Twenty-first century humanity has mapped oceans and mountains, visited the moon, and surveyed the planets. But for all the progress, people still don't know one another very well.
That's the premise of Theodore Zeldin's "feast of conversations" – events where individuals pair with persons they don't know for three hours of guided talk designed to get past "Where are you from?"
Mr. Zeldin, an Oxford University dean emeritus who veered into the history of relationships, heads Oxford Muse, a 10-year-old foundation based on the idea that what people need is not more information, but more inspiration and encouragement.
Earlier this month at the View Tube cafe on the site of the London 2012 Olympics, Zeldin oversaw 200 Londoners who "organically" paired up and spoke tête-à-tête. An actual dinner was served. But the real meat was on a "menu of conversation" with topics like, "How have your priorities changed over the years?" Or, "What have you rebelled against in the past?" And "what are the limits of your compassion?"
Humanity, the final frontier
Ten years ago, Zeldin decided that were he living in the 16th century, he'd want to explore America. If he were in the 20th century, it would be the solar system. Today, the frontier is man.
The "feast" works off his "Intimate History of Humanity," which looks not at politics or events, but at how people have felt about work, relations among the sexes, hopes and fears, enemies and authority, the shape of their lives. That makes the feast concept kind of "anti-Twitter," though not in a hostile way. It's the opposite of speed dating, too, though it's not matchmaking. Feasts have been held in Europe, Asia, and on corporate retreats.
As conversants gathered, Zeldin, who with a great puff of white hair could be a character from "Lord of the Rings," opened with a homily: that despite instant communications in a globalized era, issues of the human heart remain. Many people are lonely, or in routines that discourage knowing the depths of one another. "We are trapped in superficial conventions, and the whole point now is to think, which is sometimes painful," he says. "But thinking interaction is what separates us from the other species, except maybe dogs … who do have generations of human interactions.
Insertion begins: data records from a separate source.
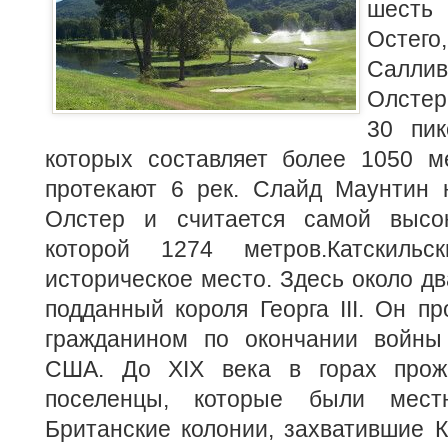
шесть 
Осте
Саллив
Олстер
30 пик
которых составляет более 1050 м
протекают 6 рек. Слайд Маунтин н
Олстер и считается самой высок
которой 1274 метров.
Катскиль
историческое место. Здесь около дв
подданный короля Георга III. Он п
гражданином по окончании войны
США. До XIX века в горах прожи
поселенцы, которые были мест
Британские колонии, захватившие К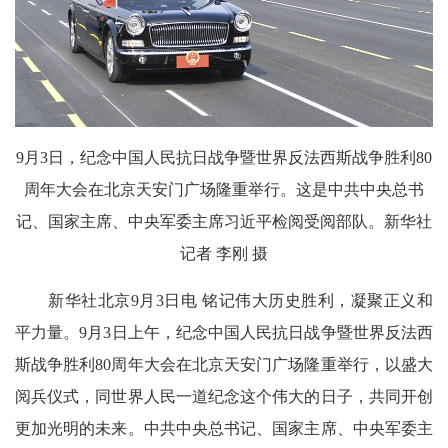
9月3日，纪念中国人民抗日战争暨世界反法西斯战争胜利80
周年大会在北京天安门广场隆重举行。这是中共中央总书
记、国家主席、中央军委主席习近平检阅受阅部队。新华社
记者 李刚 摄
新华社北京9月3日电 铭记伟大历史胜利，凝聚正义和
平力量。9月3日上午，纪念中国人民抗日战争暨世界反法西
斯战争胜利80周年大会在北京天安门广场隆重举行，以盛大
阅兵仪式，同世界人民一道纪念这个伟大的日子，共同开创
更加光明的未来。中共中央总书记、国家主席、中央军委主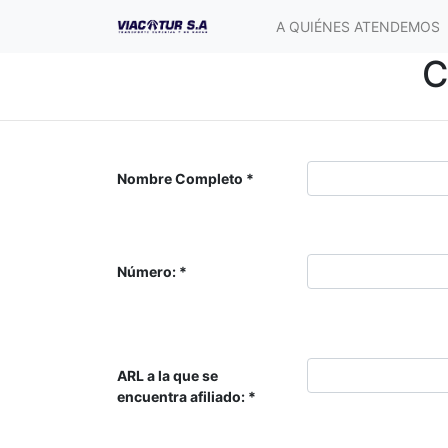
A QUIÉNES ATENDEMOS
C
Nombre Completo
Número:
ARL a la que se
encuentra afiliado: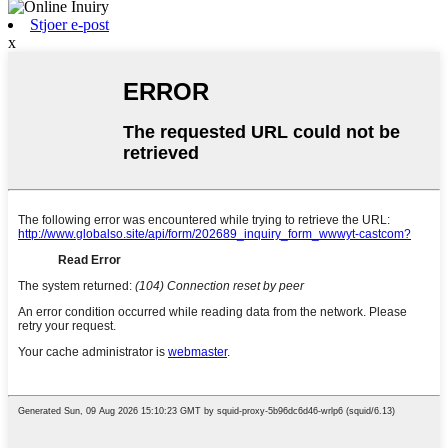
Stjoer e-post
x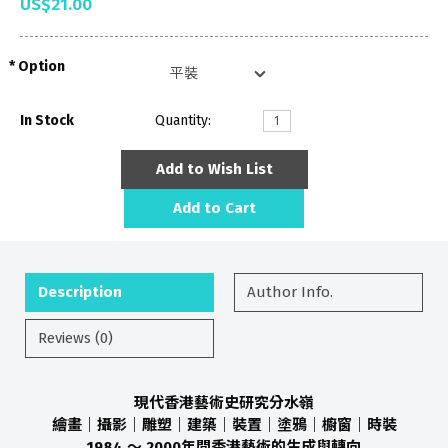
US$21.00
Option
In Stock
Quantity:
Add to Wish List
Add to Cart
Description
Author Info.
Reviews (0)
現代香港藝術史研究分水嶺
繪畫｜攝影｜雕塑｜建築｜裝置｜塗鴉｜櫥窗｜時裝
1984 ～ 2000年間香港藝術的生成與轉向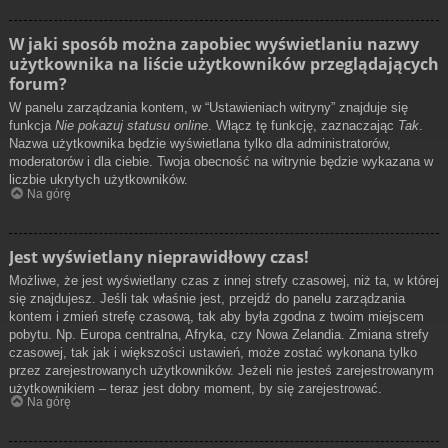
W jaki sposób można zapobiec wyświetlaniu nazwy
użytkownika na liście użytkowników przeglądających
forum?
W panelu zarządzania kontem, w “Ustawieniach witryny” znajduje się
funkcja
Nie pokazuj statusu online
. Włącz tę funkcję, zaznaczając
Tak
.
Nazwa użytkownika będzie wyświetlana tylko dla administratorów,
moderatorów i dla ciebie. Twoja obecność na witrynie będzie wykazana w
liczbie ukrytych użytkowników.
Na górę
Jest wyświetlany nieprawidłowy czas!
Możliwe, że jest wyświetlany czas z innej strefy czasowej, niż ta, w której
się znajdujesz. Jeśli tak właśnie jest, przejdź do panelu zarządzania
kontem i zmień strefę czasową, tak aby była zgodna z twoim miejscem
pobytu. Np. Europa centralna, Afryka, czy Nowa Zelandia. Zmiana strefy
czasowej, tak jak i większości ustawień, może zostać wykonana tylko
przez zarejestrowanych użytkowników. Jeżeli nie jesteś zarejestrowanym
użytkownikiem – teraz jest dobry moment, by się zarejestrować.
Na górę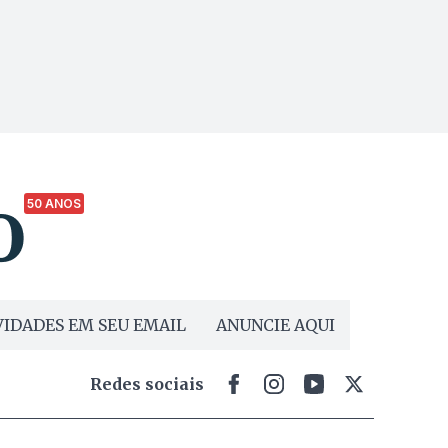
50 ANOS
IDADES EM SEU EMAIL
ANUNCIE AQUI
Redes sociais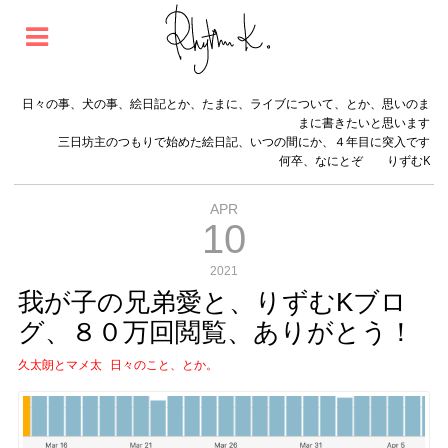
日々の事、犬の事、絵日記とか、たまに、ライブについて、とか、思いのま
まに書きたいと思います
三日坊主のつもりで始めた絵日記、いつの間にか、４年目に突入です
何卒、なにとぞ りずむK
APR
10
2021
我が子の兄弟愛と、りずむKブロ
グ、８０万回閲覧、ありがとう！
久太朗とマメ太
日々のこと、とか。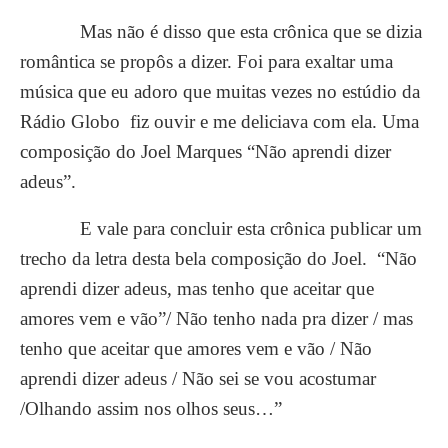
Mas não é disso que esta crônica que se dizia
romântica se propôs a dizer. Foi para exaltar uma
música que eu adoro que muitas vezes no estúdio da
Rádio Globo fiz ouvir e me deliciava com ela. Uma
composição do Joel Marques “Não aprendi dizer
adeus”.
E vale para concluir esta crônica publicar um
trecho da letra desta bela composição do Joel. “Não
aprendi dizer adeus, mas tenho que aceitar que
amores vem e vão”/ Não tenho nada pra dizer / mas
tenho que aceitar que amores vem e vão / Não
aprendi dizer adeus / Não sei se vou acostumar
/Olhando assim nos olhos seus…”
"We ... aren't interrogating but talking with each other," he says.
Talking, not tweeting
Londoners heard about the free event, which was hosted by Create 10, a British group doing cultural outreach for the 2012 Olympics, on morning shows; the 200 places were snapped up quickly. The main rules: Don't pair with someone you know or ask questions you would not answer. The only awkward moment came when the multiethnic crowd of young adults to seniors, in sun hats and tank tops, ties and dresses, looked to see whom they would be "intimate" with for hours. But 15 minutes later, everyone was seated and talking, continuing full force until organizers intervened 180 minutes later.
"It is encouraging to see the world is not just a place of oppression and distance from each other," Zeldin summed up. "What we did is not ordinary, but it can't be madder than the world already is."
Some said they felt "liberated" to talk on sensitive topics. Thirty-something Peter, from East London, enthused that "it might take weeks or months to get to the level of interaction we suddenly opened up."
Zeldin, an adviser to French President Nicolas Sarkozy, told the Monitor that "specialization" has kept people "scared of getting out and discovering things that are different, people that are different."